Открываю калитку. Собаки бросаются к сетке, подзывая к себе. Скребут по ней лапами, цепляясь когтями, суют в дырки носы. В основном это — дворняги. Я подхожу к одной из клеток, в которой сидят четыре похожих друг на друга собаки — рыжие, с черными блестящими глазами. Видно, что это семья. Они скулят, встав на задние лапы, молотят передними по сетке. Когда одной собаке удается просунуть лапу в мою руку, другая мягко запрыгивает на нее сверху, подминает под себя и оказывается на ее месте. Но на нее запрыгивает третья, на третью — четвертая, а на четвертую — первая. И так без конца. Я снимаю варежки и прислоняю к сетке ладони. Собаки сопят, скулят, виляют хвостами и тычутся в ладони мокрыми носами, облизывают их. Те, кто не может отвоевать себе место у моей руки, тянут зубами варежки и рукава куртки. В который раз я замечаю, что собаки в приютах похожи на людей в закрытых пространствах. Наверное, так же вели бы себя узники концлагерей, появись там новый сытый человек из другого мира — потенциальный освободитель. Так же ведут себя детдомовцы — стараются понравиться попавшему на их территорию взрослому, потенциальному родителю. Только в домах престарелых себя так не ведут.
— Ты видишь здесь какой-нибудь ужас? — подходит ко мне Оксан Петровна.
— Если отбросить ужас существования в клетке, то не вижу, — отвечаю я.
— Кажется, они сытые, — говорит Оксан Петровна.
— Да, человеческая цивилизация устроена таким образом, что жизнь в клетке с едой и водой становится для собак благом. Человек так устроил свои города, чтобы собаке не оставалось в них ни места спрятаться от холода, ни источника питания. Но понятно же, что это — жестоко, и так не должно быть и…
— Ахмедова! — останавливает меня Оксан Петровна. — Ты мне скажи, что снимать!
— Откуда я знаю! Зоозащитники нами проманипулировали. Здесь снимать нечего. Уедем на первой же машине. Сейчас я найду эту Ирину и все ей выскажу. Но дай-ка я сначала запишу эту мысль про человеческую цивилизацию.
Гневно скрипя снегом, я подступаю к Ирине.
— Что вы хотите, чтобы мы написали из этого приюта? — фырчу на нее. — Кажется, собаки сыты, и все в порядке. Я здесь темы не вижу. Зачем вы нас сюда привезли?
Ирина объясняет, что перед новым годом в приюте сменилась управляющая компания. Старая компания, уходя, вывезла весь корм и рабочих. На неделю собаки остались без воды и еды. Волонтеров сюда не пускали. Войдя, новая компания обнаружила собачьи трупы в секторах.
— Но еще неизвестно, когда новая компания вошла, — говорит Ирина. — Возможно, они знали о том, что происходит.
— Тем более, имело смысл здесь работать в те дни, когда собаки умирали от голода. Сейчас здесь можно только ввязаться в конфликт между старой компанией и новой.

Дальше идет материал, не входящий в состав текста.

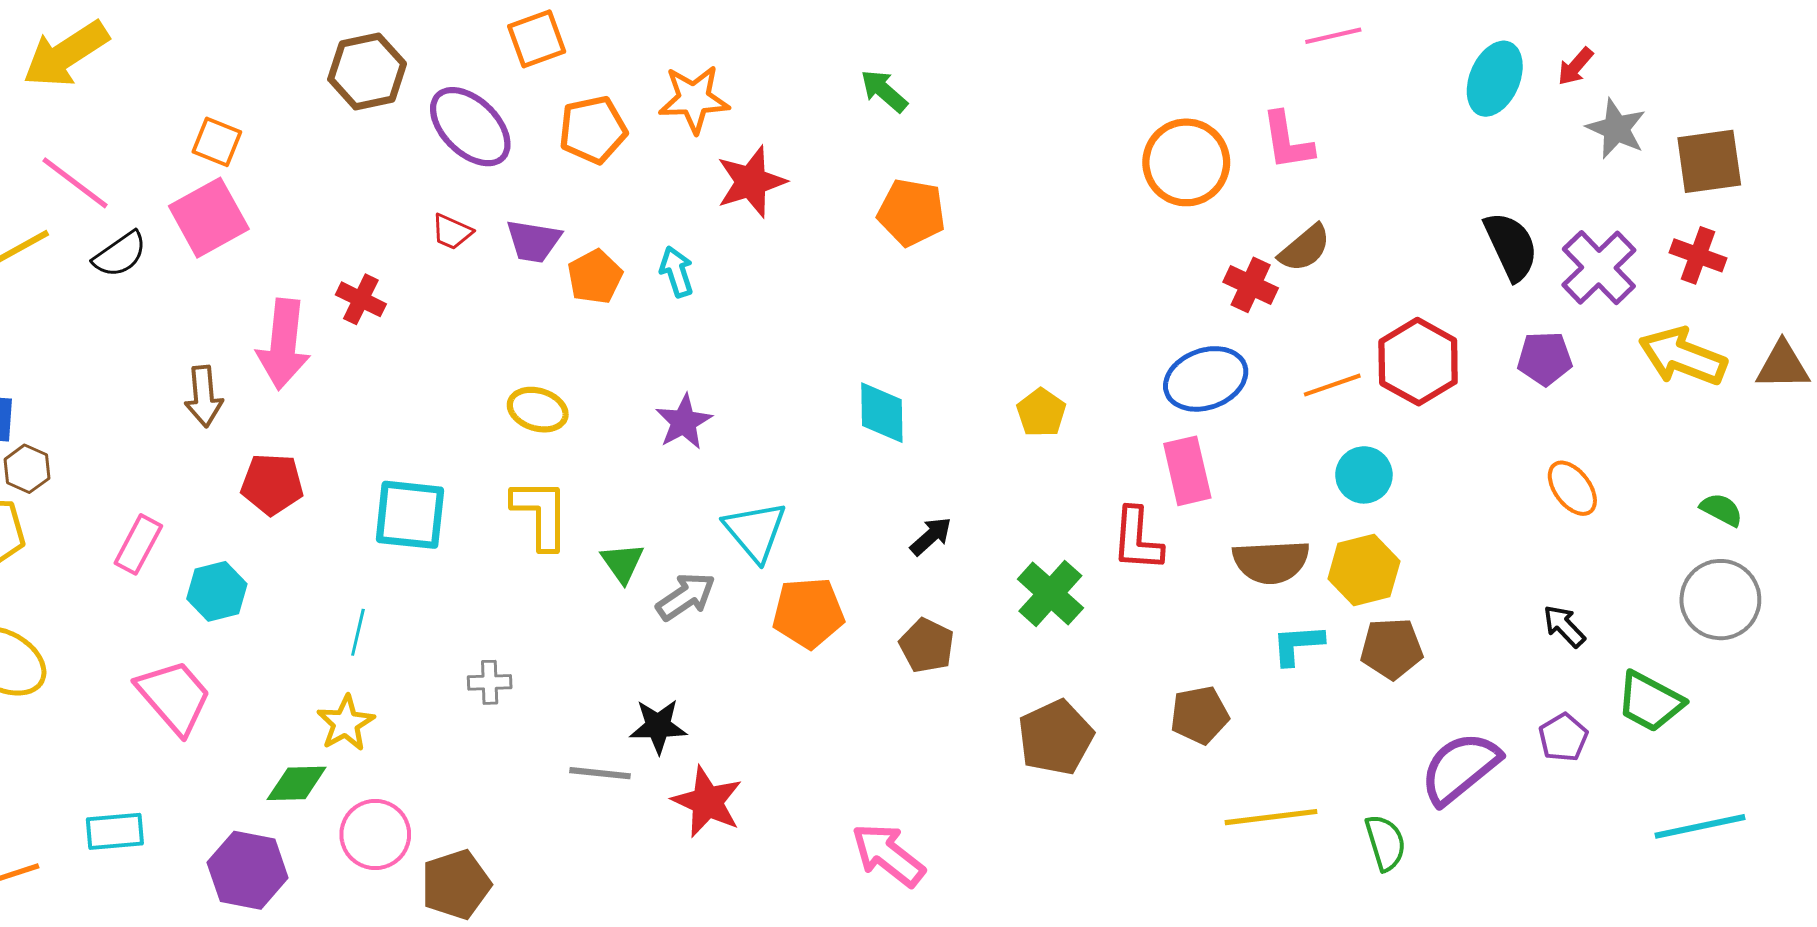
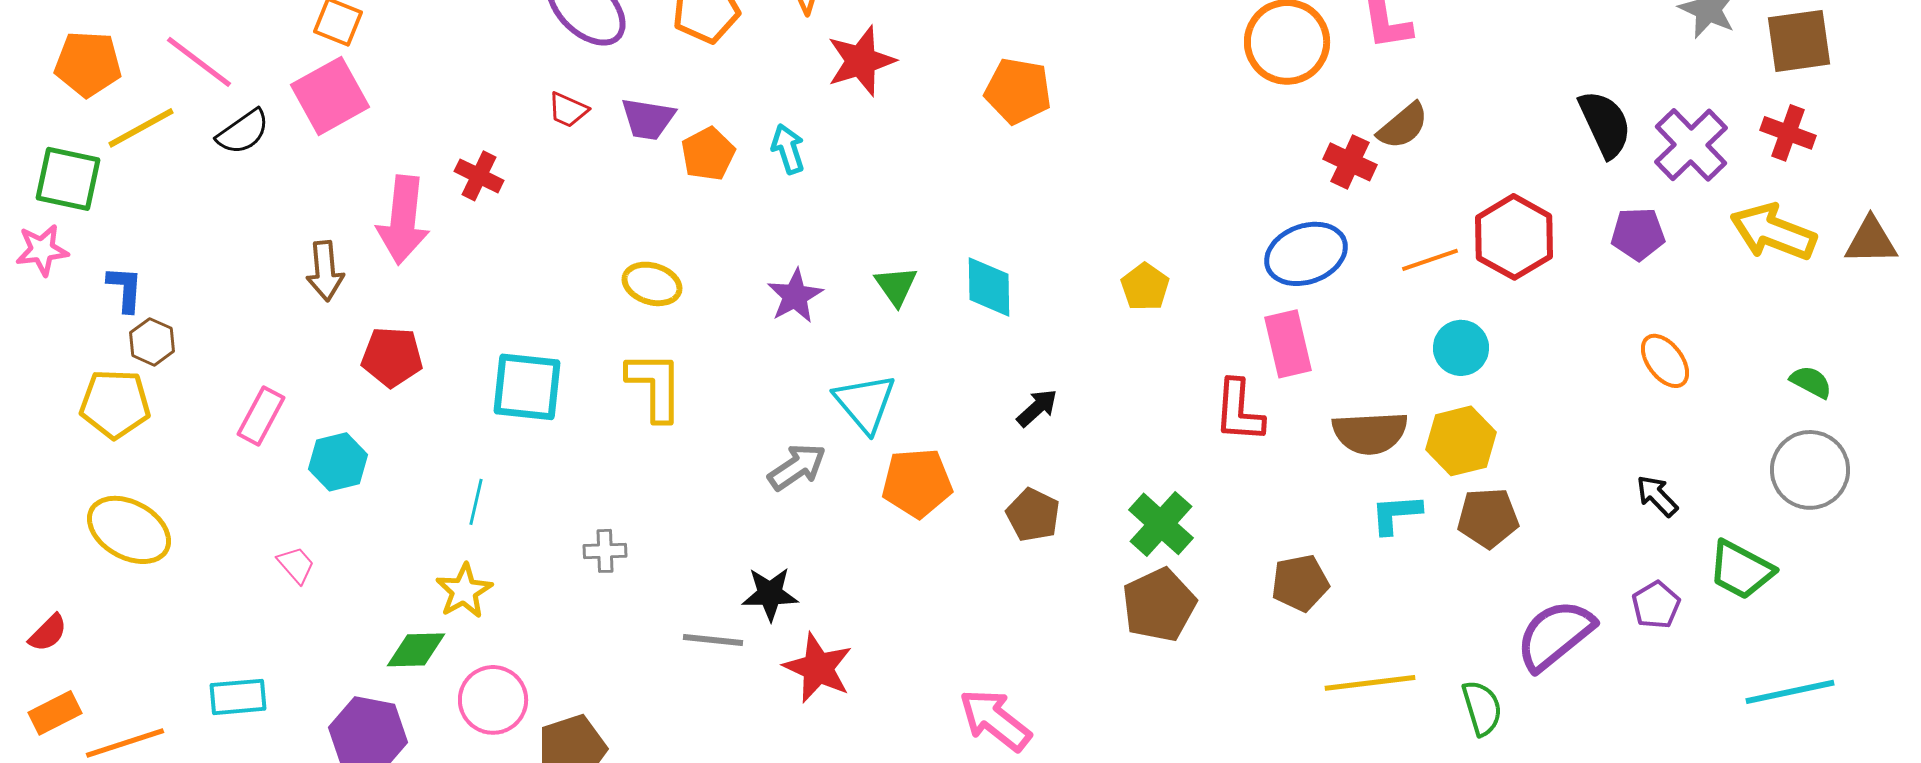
green triangle: (622, 563) -> (896, 286), moved
green cross: (1050, 593) -> (1161, 524), moved
pink trapezoid: (174, 697) -> (296, 565), size x0.5

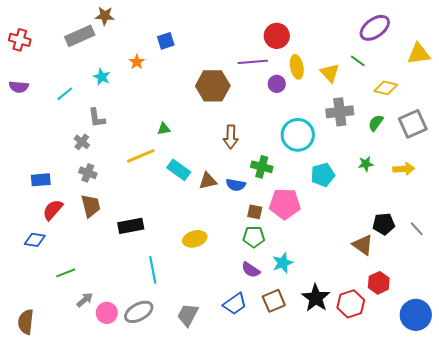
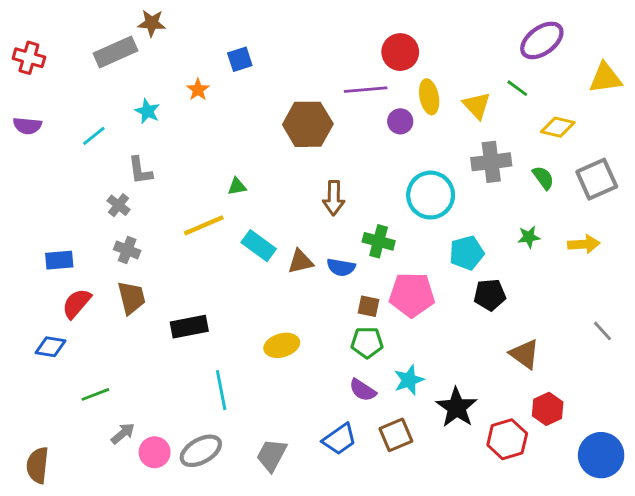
green semicircle: (376, 123) -> (543, 178), turned 108
black pentagon: (384, 224) -> (490, 295), moved
black star: (316, 298) -> (457, 407), moved

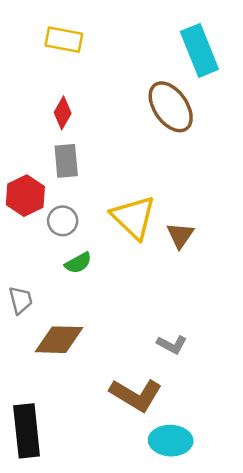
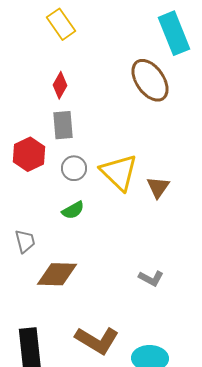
yellow rectangle: (64, 40) -> (61, 24), turned 44
gray circle: (63, 221) -> (74, 168), moved
brown L-shape: (136, 395) -> (97, 340), moved

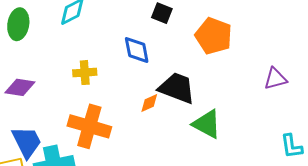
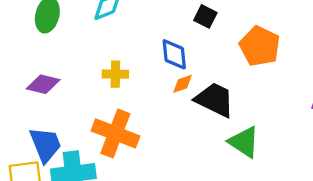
orange diamond: (149, 103) -> (183, 84), moved

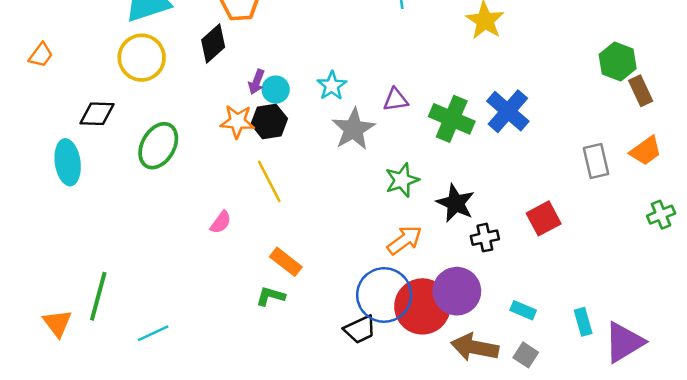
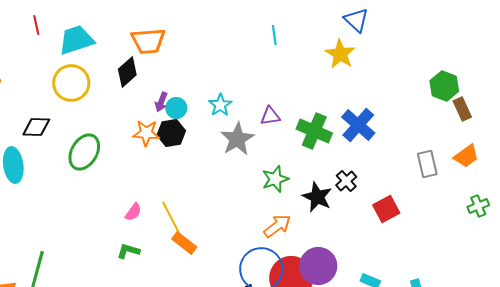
yellow line: (269, 181) -> (171, 218), moved
black cross: (485, 238) -> (346, 181), moved, turned -30
green L-shape: (271, 296) -> (128, 251), moved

А я не собираюсь этого делать. Мы хотим уехать.
— Вас приглашают в администрацию. Зайдите туда ради приличия, — говорит она.
Пока мы ради приличия идем по дорожке, ведущей в администрацию, меня останавливает рабочий — таджик — и говорит, что ему надо сказать мне что-то важное по секрету. Я подозрительно вглядываюсь в сиреневую куртку и красные штаны Ирины, мельтешащие впереди — не она ли подослала ко мне рабочего, чтобы у меня был сюжет?
— Говорите, — я включаю диктофон.
Рабочий отбегает от меня в страхе.
— Девушки, вы проходите к той двери, чтоб удобно было освещать.
Мы в лазарете для больных собак. Эти слова обращены ко мне и Оксан Петровне. Произносит их оператор съемочной группы одного из телеканалов. Мы сегодня в приюте не единственные журналисты. И этот факт раздражает сам по себе.
— Вы можете пройти к двери? Мы, вроде, одно дело делаем… — продолжает оператор.
— В последнее время меня раздражает, когда телевизионщики говорят мне, что делают со мной одно дело, — обращаюсь я к Оксан Петровне, но говорю это достаточно громко.
Я — бумажный журналист, и моя нелюбовь к телевизионщикам связана с тремя основными причинами. Первая — это их инструмент, то есть камера. Иногда они путают его с каким-нибудь спортивным снарядом, и, как правило, когда оператор видит героя, которого нужно снять, он бежит к нему с камерой на плече, по мере преодоления дистанции совершая ею плавные вращательные движения и сшибая ею же каждого пишущего, оказавшегося на его пути с диктофоном.